妻が若年性の認知症になって、記憶がなくなってしまったら。
きれい事に聞こえるかもしれないが、やはり一緒にいることを選択するだろうと思う。
妻が何かをしてくれるから一緒にいるわけではなく、そこにいてくれること自体に感謝しているからだ。
こんな不出来な自分と一緒になってくれたのだから、感謝しなければ罰が当たりそうだ。

『明日の記憶」では妻はアルツハイマー病の夫が妻を認知できなくなったとき、はじめて夫の病気を受け入れることができ、出会い直した。
『わたしが消える』では、離婚・別居して20年もの間、妻はずっと黙って「呼び戻される」ことを願っていた。
愛想を尽かしたのではなく、藤巻の頑固さを認めて待っていたのだった。
それは、どちらかに「記憶」があれば、「愛情」は残り、その「空白」を満たすことが可能なのかもしれないことを示しているのではないだろうか。
そう思えて仕方がない。

2 men playing basketball in grayscale photography
Photo by Sivani Bandaru on Unsplash

社会をコントロールし、秩序を作るという思想

本作では「門前さん」はいったい何者なのか、という謎を追って、ストーリーが進む。
その過程で「門前さん」は犯罪に関わっているのではないかという疑惑が浮上。
それはどんな犯罪なのか。なぜ、いくつもの身分証明書を持っていたのか、という新たな謎が生まれてくる。

そして、公権力である「公安」と「警察」の後ろ暗い秘密に迫っていく。
高度成長期と平行して、各所で起こった学生運動を利用し、「緊張の戦略」として「社会をコントロール」する存在。
わざとテロなどを引き起こして政情不安をあおり、それに乗じて警察による治安維持をはかる。
警察の身分を隠して学生になりすまし、学生運動の活動内部に潜り込むなど、明るみに出てはいけない事情があふれ出してくる。

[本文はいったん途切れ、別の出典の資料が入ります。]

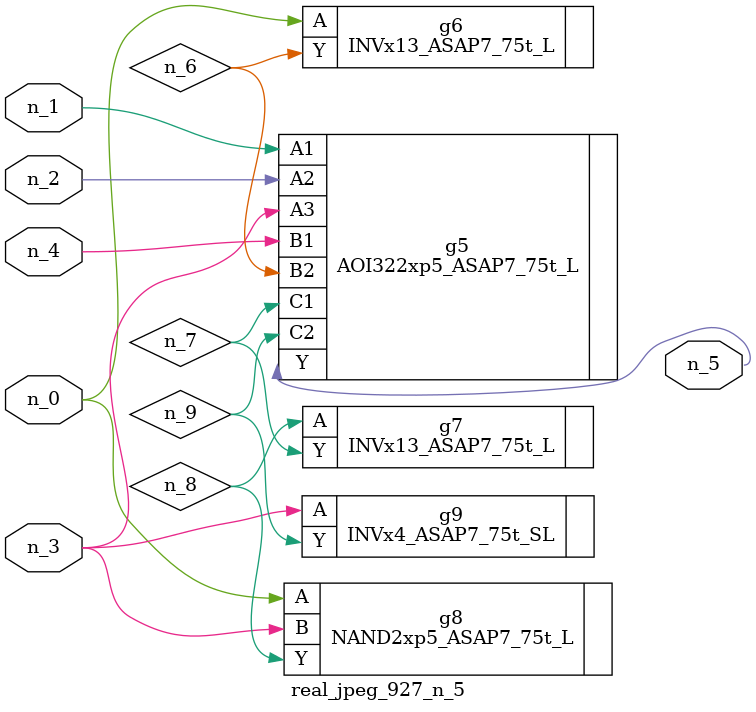
<source format=v>
module real_jpeg_927_n_5 (n_4, n_0, n_1, n_2, n_3, n_5);

input n_4;
input n_0;
input n_1;
input n_2;
input n_3;

output n_5;

wire n_8;
wire n_6;
wire n_7;
wire n_9;

INVx13_ASAP7_75t_L g6 ( 
.A(n_0),
.Y(n_6)
);

NAND2xp5_ASAP7_75t_L g8 ( 
.A(n_0),
.B(n_3),
.Y(n_8)
);

AOI322xp5_ASAP7_75t_L g5 ( 
.A1(n_1),
.A2(n_2),
.A3(n_3),
.B1(n_4),
.B2(n_6),
.C1(n_7),
.C2(n_9),
.Y(n_5)
);

INVx4_ASAP7_75t_SL g9 ( 
.A(n_3),
.Y(n_9)
);

INVx13_ASAP7_75t_L g7 ( 
.A(n_8),
.Y(n_7)
);


endmodule
</source>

「門前さん」は社会をコントロールする側にいると思い込んでいたら、実はコントロールされていたことに気づく。
より大きな権力が、巧妙に仕掛けた心理的な罠に嵌まっていたのだ。
権力は、その強大な力に溺れることなく、大衆の安心と安全とを守るべき存在である。
という「当たり前」を盾に、大衆に気づかれることなく、権力を維持し続けられるよう、さまざまな罠を仕掛けている。
そうして、「すべて」をコントロールしてきたのだ。
だが、地震だけはコントロールできなかった。
阪神・淡路大震災と東日本大震災という2つの大きな災害によって、あらゆる歯車が少しずつ狂っていったのだろう。

本作は第66回江戸川乱歩賞を受賞している。
単行本末尾に江戸川乱歩賞の選考委員による選評が掲載されている。
皆、かなり辛口であるが、なかでもこの「社会をコントロールする」存在としての黒幕に、少々難があったようだ。
書籍化にあたっては加筆修正されているようなので、どの程度のものなのかはわからないが、個人的には気にならなかった。

著者、佐野広美さんは、1999年、主に歴史・時代小説の新人賞である松本清張賞を別のペンネームで受賞していたという。

本作『わたしが消える』は、非常に読みやすい作品だった。
わたしは大抵、複数の小説をランダムに読み進めるので、同時期に3〜5冊を読んでいるのだが、本作は読み始めてすぐに一気に引き込まれて、2日くらいで読み切ってしまった。他の作品も大変気になる作家さんだ。